"But all the while the sanest part of my mind was seeking an explanation that would one-tenth explain it! I gripped my own boy-self by the shoulder to make sure he'd stay solid until the man he'd become could get a mental toe-hold on the problem.

"If you can persuade a man to mount a stepladder and plant himself firmly on the air you've taken your first brave step into the unknown. The poor devil may or may not fall. But at least you've made a start in the right direction.

"It isn't too hard to believe that certain things can happen to Time on the wrong side of yesterday—or tomorrow! Time—the physicists tell us—never stops flowing. It's like a melting candle or silk before it hardens on the loom—all crinkled up and sparkling like a dew-drenched spider web.

"If Time melts in a back-of-yesterday dimension what's to stop a man from dissolving with it, and running in a thin trickle back to his yesterdays? You were a boy once and you could be a boy again—without ceasing to be a man.

"Put it this way. On the dark side of the moon there was a valley of shadows. A big, blundering fool went stumbling into it, and landed in a heap. Before he could pick himself up a part of himself dissolved in some unimaginable backwash of time, and he became a boy again. His boy-self split off from him, and went stumbling off over the plain in a suit five sizes too large for him.
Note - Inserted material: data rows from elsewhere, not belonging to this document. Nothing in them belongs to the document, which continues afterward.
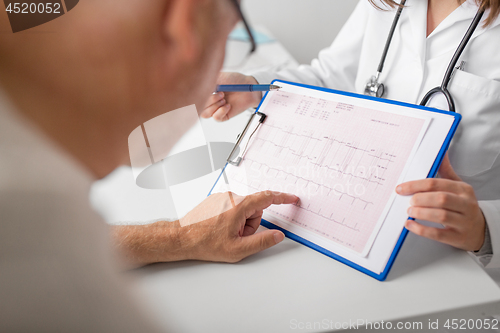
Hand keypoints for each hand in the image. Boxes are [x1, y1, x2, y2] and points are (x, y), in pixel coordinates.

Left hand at [112, 191, 298, 266]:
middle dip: (251, 224)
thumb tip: (278, 235)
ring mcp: (222, 198)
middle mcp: (230, 197)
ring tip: (226, 235)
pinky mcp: (215, 201)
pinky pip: (233, 209)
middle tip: (238, 237)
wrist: (181, 238)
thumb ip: (262, 241)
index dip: (283, 198)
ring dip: (241, 224)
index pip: (267, 197)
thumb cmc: (205, 243)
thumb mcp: (238, 249)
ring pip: (243, 210)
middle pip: (254, 209)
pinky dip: (232, 220)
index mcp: (238, 206)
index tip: (293, 198)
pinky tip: (219, 230)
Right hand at [201, 72, 262, 120]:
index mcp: (205, 91)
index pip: (193, 97)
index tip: (207, 90)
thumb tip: (196, 85)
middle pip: (198, 107)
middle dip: (209, 100)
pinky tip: (228, 105)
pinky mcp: (224, 115)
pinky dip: (221, 111)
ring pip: (205, 114)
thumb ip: (207, 80)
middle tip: (221, 94)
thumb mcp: (220, 76)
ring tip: (224, 99)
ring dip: (214, 106)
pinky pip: (216, 118)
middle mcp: (209, 100)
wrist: (250, 87)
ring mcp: (216, 108)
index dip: (197, 95)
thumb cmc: (236, 80)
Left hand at [396, 154, 485, 251]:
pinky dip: (421, 229)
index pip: (436, 184)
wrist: (480, 229)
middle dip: (420, 199)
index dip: (416, 185)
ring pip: (441, 216)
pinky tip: (410, 225)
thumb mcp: (457, 187)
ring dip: (421, 213)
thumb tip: (441, 152)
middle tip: (409, 201)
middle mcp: (466, 204)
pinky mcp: (458, 237)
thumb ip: (446, 171)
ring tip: (410, 212)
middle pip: (441, 198)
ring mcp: (463, 222)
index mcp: (463, 189)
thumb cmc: (463, 205)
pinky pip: (438, 234)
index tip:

"It's not as impossible as it sounds. The boy you were still exists in Time, and he could emerge from the past to stand beside you in a vortex of dissolving Time. Was there something in the valley that could change the flow of time, reverse it, and twist it around like butter in a churn?

"The answer was right there in the cave with me. But I couldn't see it because another space-suited figure was making my brain whirl. He'd come clumping into the cave bent nearly double, and now he was shuffling toward me as though I'd committed some horrible crime I could never hope to atone for.

"Through the pane of his helmet his eyes burned accusingly into mine. But it wasn't until he halted directly in front of me and lifted the helmet from his head that I knew what my crime was and why he found it hard to forgive me.

"I had committed the crime of living beyond my alloted span! The man facing me was old ... old. His face was still my face, but if ever I had been young and handsome and a target for the wiles of a pretty woman I was so no longer!

"He seemed to realize that I could hardly bear to look upon myself as I would be, for he spoke sharply, quickly, without attempting to explain his presence, or even to prepare me for what he had to say by working up to it like a story-teller with a great load of unimaginable horror on his mind.